Supplied entries section start

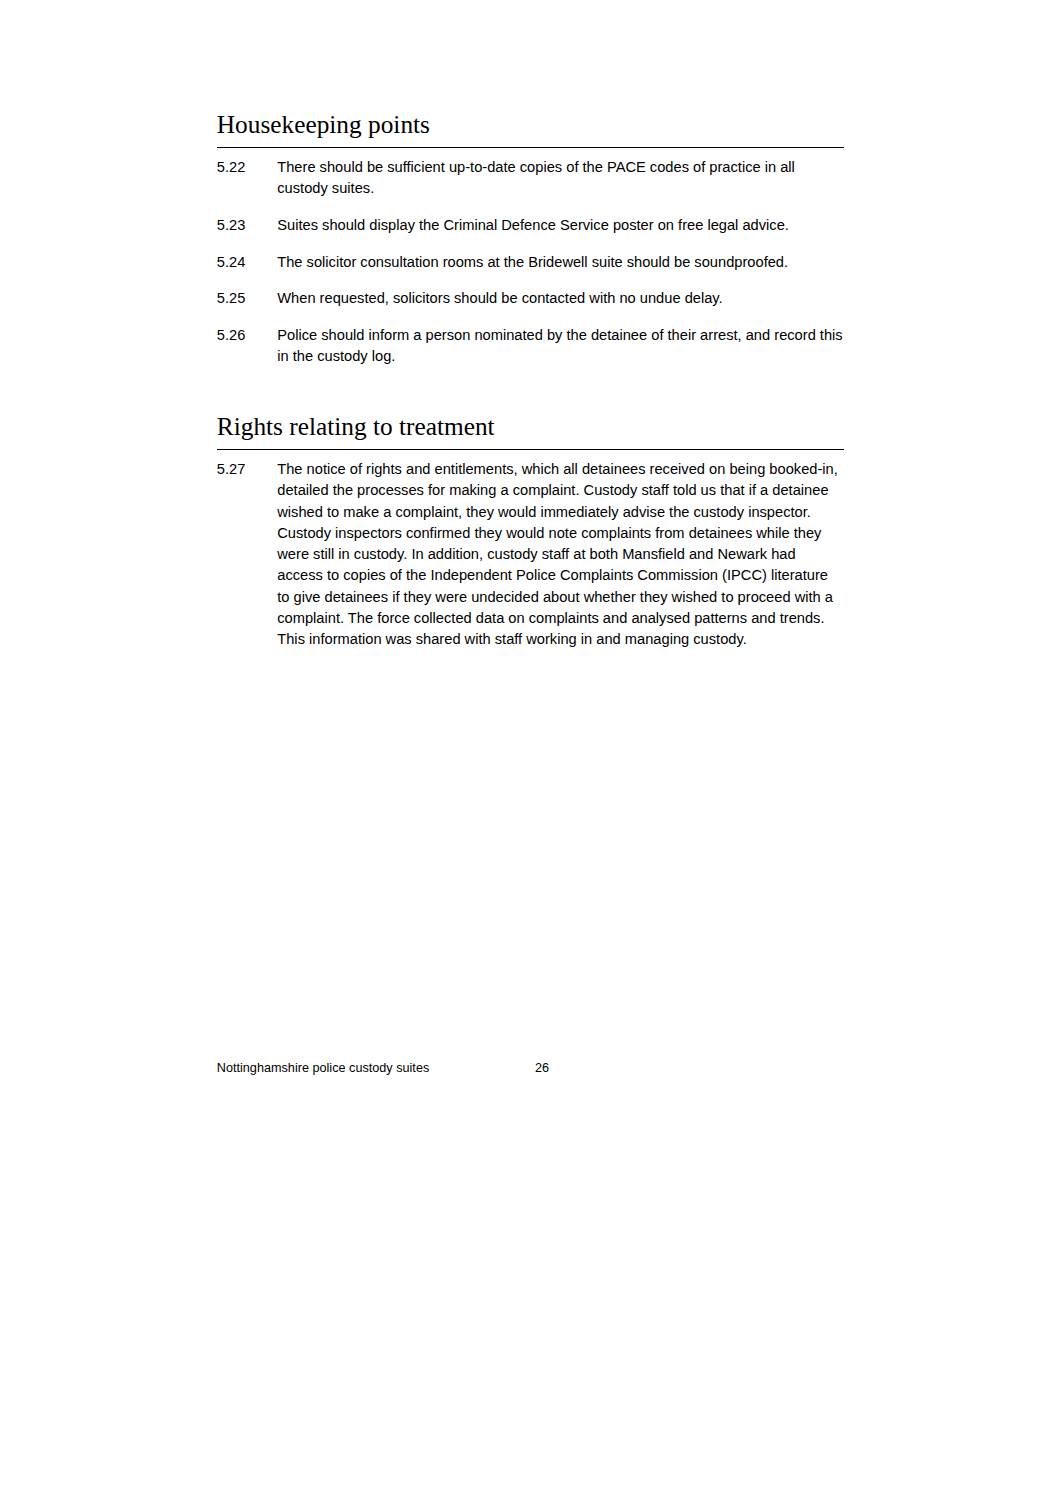Housekeeping points
5.22
There should be sufficient up-to-date copies of the PACE codes of practice in all custody suites.
5.23
Suites should display the Criminal Defence Service poster on free legal advice.
5.24
The solicitor consultation rooms at the Bridewell suite should be soundproofed.
5.25
When requested, solicitors should be contacted with no undue delay.
5.26
Police should inform a person nominated by the detainee of their arrest, and record this in the custody log.
Rights relating to treatment
5.27
The notice of rights and entitlements, which all detainees received on being booked-in, detailed the processes for making a complaint. Custody staff told us that if a detainee wished to make a complaint, they would immediately advise the custody inspector. Custody inspectors confirmed they would note complaints from detainees while they were still in custody. In addition, custody staff at both Mansfield and Newark had access to copies of the Independent Police Complaints Commission (IPCC) literature to give detainees if they were undecided about whether they wished to proceed with a complaint. The force collected data on complaints and analysed patterns and trends. This information was shared with staff working in and managing custody.
Nottinghamshire police custody suites
26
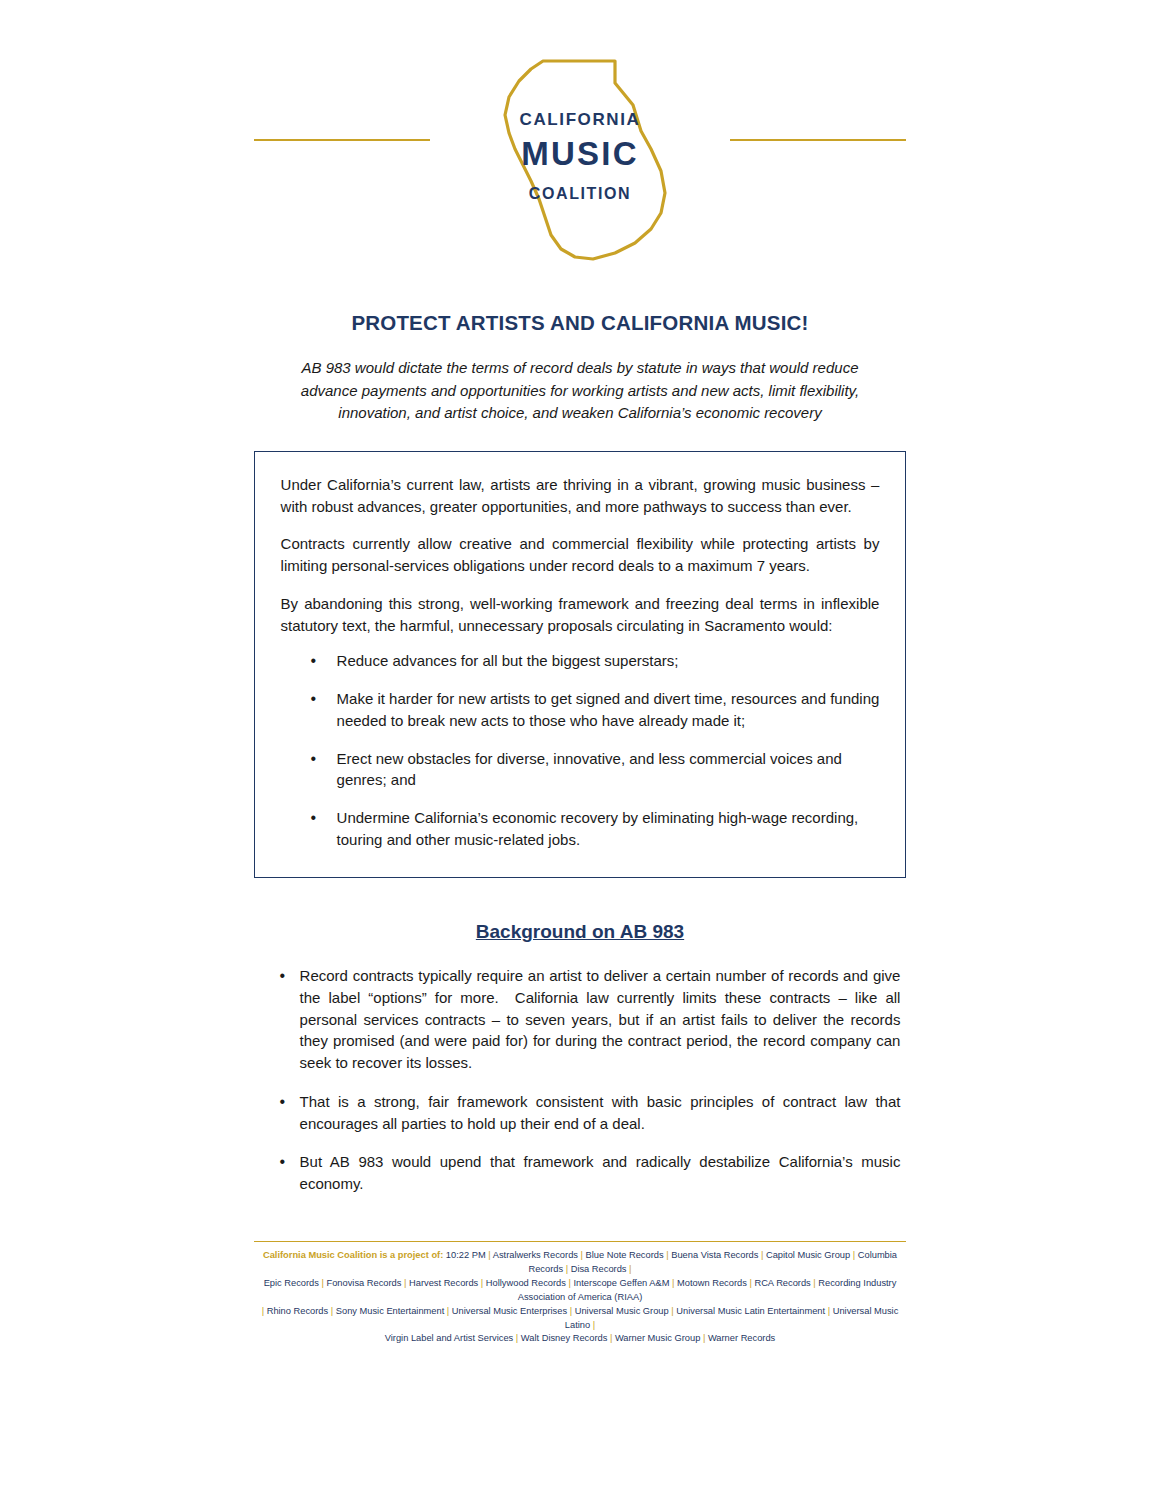CALIFORNIA MUSIC COALITION
PROTECT ARTISTS AND CALIFORNIA MUSIC!
AB 983 would dictate the terms of record deals by statute in ways that would reduce advance payments and opportunities for working artists and new acts, limit flexibility, innovation, and artist choice, and weaken California’s economic recovery
Under California’s current law, artists are thriving in a vibrant, growing music business – with robust advances, greater opportunities, and more pathways to success than ever.
Contracts currently allow creative and commercial flexibility while protecting artists by limiting personal-services obligations under record deals to a maximum 7 years.
By abandoning this strong, well-working framework and freezing deal terms in inflexible statutory text, the harmful, unnecessary proposals circulating in Sacramento would:
Reduce advances for all but the biggest superstars;
Make it harder for new artists to get signed and divert time, resources and funding needed to break new acts to those who have already made it;
Erect new obstacles for diverse, innovative, and less commercial voices and genres; and
Undermine California’s economic recovery by eliminating high-wage recording, touring and other music-related jobs.
Background on AB 983
Record contracts typically require an artist to deliver a certain number of records and give the label “options” for more. California law currently limits these contracts – like all personal services contracts – to seven years, but if an artist fails to deliver the records they promised (and were paid for) for during the contract period, the record company can seek to recover its losses.
That is a strong, fair framework consistent with basic principles of contract law that encourages all parties to hold up their end of a deal.
But AB 983 would upend that framework and radically destabilize California’s music economy.
California Music Coalition is a project of: 10:22 PM | Astralwerks Records | Blue Note Records | Buena Vista Records | Capitol Music Group | Columbia Records | Disa Records |
Epic Records | Fonovisa Records | Harvest Records | Hollywood Records | Interscope Geffen A&M | Motown Records | RCA Records | Recording Industry Association of America (RIAA)
| Rhino Records | Sony Music Entertainment | Universal Music Enterprises | Universal Music Group | Universal Music Latin Entertainment | Universal Music Latino |
Virgin Label and Artist Services | Walt Disney Records | Warner Music Group | Warner Records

Supplied entries section end

**Your instructions:**
Please retype all the entries word for word, omitting the pictures.

**Solution:**
Housekeeping points
5.22
There should be sufficient up-to-date copies of the PACE codes of practice in all custody suites.
5.23
Suites should display the Criminal Defence Service poster on free legal advice.
5.24
The solicitor consultation rooms at the Bridewell suite should be soundproofed.
5.25
When requested, solicitors should be contacted with no undue delay.
5.26
Police should inform a person nominated by the detainee of their arrest, and record this in the custody log.
Rights relating to treatment
5.27
The notice of rights and entitlements, which all detainees received on being booked-in, detailed the processes for making a complaint. Custody staff told us that if a detainee wished to make a complaint, they would immediately advise the custody inspector. Custody inspectors confirmed they would note complaints from detainees while they were still in custody. In addition, custody staff at both Mansfield and Newark had access to copies of the Independent Police Complaints Commission (IPCC) literature to give detainees if they were undecided about whether they wished to proceed with a complaint. The force collected data on complaints and analysed patterns and trends. This information was shared with staff working in and managing custody.
Nottinghamshire police custody suites
26
CALIFORNIA MUSIC COALITION
PROTECT ARTISTS AND CALIFORNIA MUSIC!
AB 983 would dictate the terms of record deals by statute in ways that would reduce advance payments and opportunities for working artists and new acts, limit flexibility, innovation, and artist choice, and weaken California’s economic recovery
Under California’s current law, artists are thriving in a vibrant, growing music business – with robust advances, greater opportunities, and more pathways to success than ever.
Contracts currently allow creative and commercial flexibility while protecting artists by limiting personal-services obligations under record deals to a maximum 7 years.
By abandoning this strong, well-working framework and freezing deal terms in inflexible statutory text, the harmful, unnecessary proposals circulating in Sacramento would:
Reduce advances for all but the biggest superstars;
Make it harder for new artists to get signed and divert time, resources and funding needed to break new acts to those who have already made it;
Erect new obstacles for diverse, innovative, and less commercial voices and genres; and
Undermine California’s economic recovery by eliminating high-wage recording, touring and other music-related jobs.
Background on AB 983
Record contracts typically require an artist to deliver a certain number of records and give the label “options” for more. California law currently limits these contracts – like all personal services contracts – to seven years, but if an artist fails to deliver the records they promised (and were paid for) for during the contract period, the record company can seek to recover its losses.
That is a strong, fair framework consistent with basic principles of contract law that encourages all parties to hold up their end of a deal.
But AB 983 would upend that framework and radically destabilize California’s music economy.
California Music Coalition is a project of: 10:22 PM | Astralwerks Records | Blue Note Records | Buena Vista Records | Capitol Music Group | Columbia Records | Disa Records |
Epic Records | Fonovisa Records | Harvest Records | Hollywood Records | Interscope Geffen A&M | Motown Records | RCA Records | Recording Industry Association of America (RIAA)
| Rhino Records | Sony Music Entertainment | Universal Music Enterprises | Universal Music Group | Universal Music Latin Entertainment | Universal Music Latino |
Virgin Label and Artist Services | Walt Disney Records | Warner Music Group | Warner Records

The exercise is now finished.